Artwork from Joe Simko's Cereal Killers trading card series. All images courtesy Joe Simko.

This dichotomy is what artist Joe Simko aims to capture with his Cereal Killers project, a series of sticker cards featuring fictional cereal box designs. With names like "Tales from the Crisp," "Children of the Corn Flakes," and "Fiber the 13th," each sticker shows Simko's penchant not just for sugary carbohydrates and monsters, but good puns.


The link between food and art is nothing new (your mum probably still has a few of your "decorated" macaroni photo frames in the loft) but Simko turns the mundane cereal box into a technicolour horror movie. Each of his pieces is infused with 80s cartoon vibes, harking back to a time before artisan muesli, when cavities were nbd.

We got in touch with Joe to find out more about the interplay between cereal, horror movies, and art.


MUNCHIES: Hi Joe. I'm guessing, by the Cereal Killers series, that you think there's something a little grotesque and horrible in food? Joe Simko: Yes, the human saliva in food while being eaten.


Right. What were your inspirations for the artworks? When I started to design the look and feel of the Cereal Killers, I wanted to invoke a tribute to that 1980s collectible world of gross-out celebration for kids. Just like Garbage Pail Kids, Madballs, Boglins, and many others successfully achieved during that 80s time.

So it was sort of a combination between nostalgia for adolescence, gross-out horror, and puns? Going back to my childhood, I found that my favourite things that gave me the most joy were humour and horror. By around age ten or 11, I was obsessively collecting Mad Magazine and at the same time, needed to see every scary, gore-filled horror movie that came out on video.

READ MORE: This Is the Science Behind Your Soggy Cereal

But it took you a while to get to this point. When did you first realise you could turn these passions into art? The Cereal Killers sticker card series came out of a result of a few cereal parody paintings I was doing back in 2009. I was exhibiting the first five pieces I created, "Zomba Crunch," "Frosted Freeks," "Loco Puffs," "Space Krispies," and "The Excorcrisp" for a couple local galleries here in NYC. They—MF Gallery and Live Fast Underground Gallery—really helped get the artwork seen by a public audience instantly.


So they started out as individual pieces of art? Yes, but after selling a few of these paintings right away and hearing feedback of interest for more, I decided they need to be made into prints. But, actually, not just prints—collectible sticker cards. So I began working on a full sticker series with 55 different cereal brands being spoofed into a horror/monster theme. From there, my company, Wax Eye was formed to house the brand of Cereal Killers. The first series sold out and a second series was made.

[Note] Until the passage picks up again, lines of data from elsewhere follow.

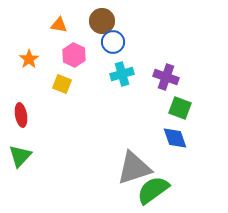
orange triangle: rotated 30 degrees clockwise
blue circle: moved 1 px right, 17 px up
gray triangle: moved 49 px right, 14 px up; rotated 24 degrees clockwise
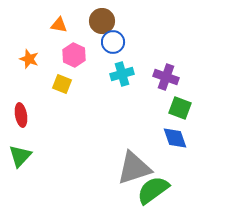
orange star: rotated 18 degrees counterclockwise
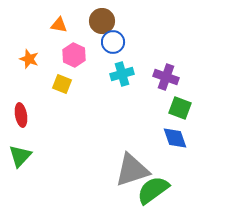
gray triangle: moved 2 px left, 2 px down
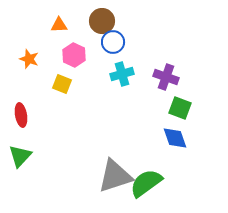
orange triangle: rotated 12 degrees counterclockwise
gray triangle: moved 17 px left, 6 px down
green semicircle: moved 7 px left, 7 px up
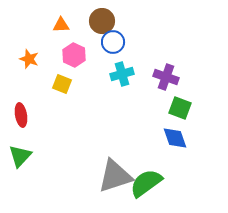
orange triangle: moved 2 px right
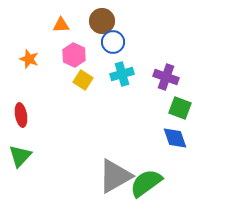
yellow square: moved 21 px right, 4 px up; rotated 12 degrees clockwise
gray triangle: rotated 12 degrees counterclockwise
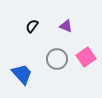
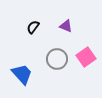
black semicircle: moved 1 px right, 1 px down
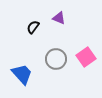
purple triangle: moved 7 px left, 8 px up
gray circle: moved 1 px left
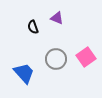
purple triangle: moved 2 px left
black semicircle: rotated 56 degrees counterclockwise
blue trapezoid: moved 2 px right, 1 px up
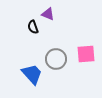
purple triangle: moved 9 px left, 4 px up
pink square: moved 3 px up; rotated 30 degrees clockwise
blue trapezoid: moved 8 px right, 1 px down
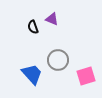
purple triangle: moved 4 px right, 5 px down
pink square: moved 22 px down; rotated 12 degrees counterclockwise
gray circle: moved 2 px right, 1 px down
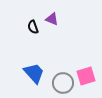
gray circle: moved 5 px right, 23 px down
blue trapezoid: moved 2 px right, 1 px up
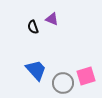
blue trapezoid: moved 2 px right, 3 px up
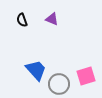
black semicircle: moved 11 px left, 7 px up
gray circle: moved 4 px left, 1 px down
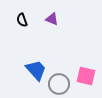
pink square: rotated 30 degrees clockwise
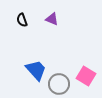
pink square: rotated 18 degrees clockwise
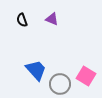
gray circle: moved 1 px right
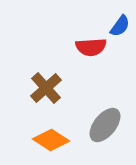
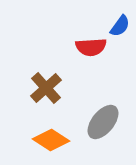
gray ellipse: moved 2 px left, 3 px up
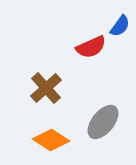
red semicircle: rotated 20 degrees counterclockwise
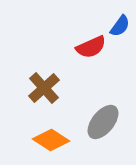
brown cross: moved 2 px left
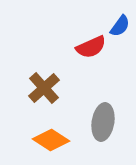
gray ellipse: rotated 30 degrees counterclockwise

How do you conceive a new character? I'm a big fan of Exorcrisp, for example. When I begin the process of creating a new Cereal Killers gag, I take a look at what cereal brands are out there on the market, from popular to sometimes local or regional brands. I also look at what horror films would make a great cereal. Pretty much all of them.

But really, it's just a going-back-and-forth type of process, playing on words and seeing what fits best to make that joke work.


So, it's mostly trying to have fun with food and words? Yeah, even though I am making a horror themed product, the end result of the piece has to have humour in it. The jokes are what make it sell.

How do you get inspiration for the cereal designs? Does the pun come first or is it the creature? Often times, I get the idea of a pun first, then try to fit it into the context of the appropriate cereal or horror film. As far as how I get my ideas, it happens the most when I am actually sleeping. Almost drifting off to sleep late at night, or slowly waking up the next morning.


What is your favourite design, and why? Ah, they are all my children. All my Children of the Corny.

Of course they are. Thanks for speaking with me, Joe.